Skeletal landmark data:
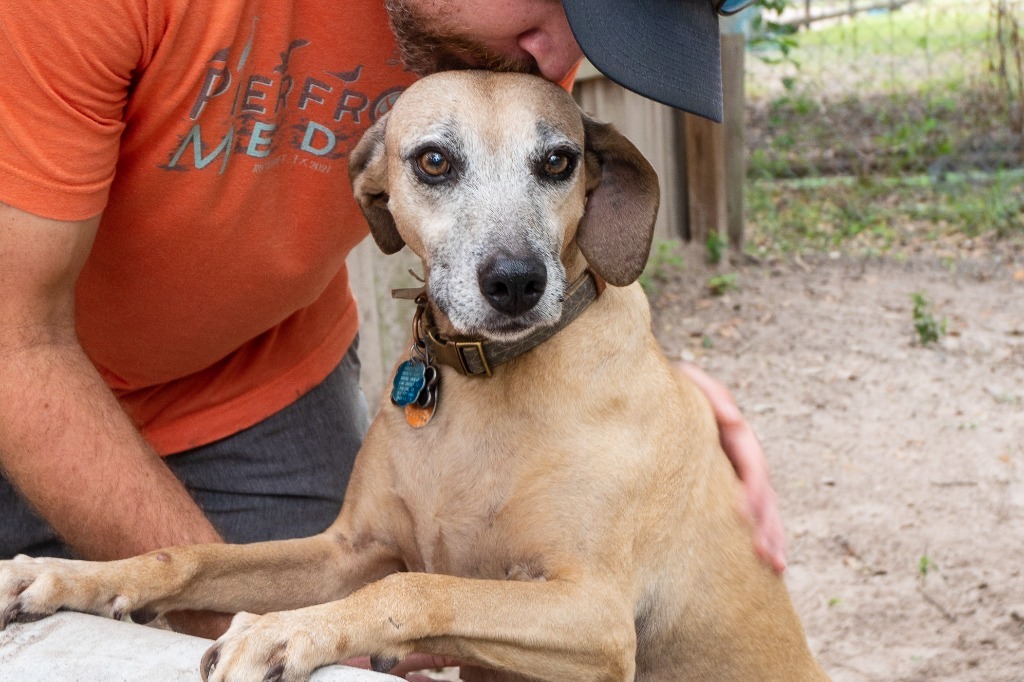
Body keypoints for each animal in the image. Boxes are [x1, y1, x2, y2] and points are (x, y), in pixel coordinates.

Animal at [0, 71, 827, 675]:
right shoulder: (346, 551)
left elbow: (419, 583)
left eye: (558, 161)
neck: (479, 386)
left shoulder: (594, 615)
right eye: (434, 160)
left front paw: (287, 630)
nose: (516, 281)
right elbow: (190, 553)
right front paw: (66, 577)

§ TASK GOAL:
Go through the records above, find each line with the string "left", and copy it.

§ COMPLETED EXERCISE:
left elbow: (419, 583)
left eye: (558, 161)
left shoulder: (594, 615)
left front paw: (287, 630)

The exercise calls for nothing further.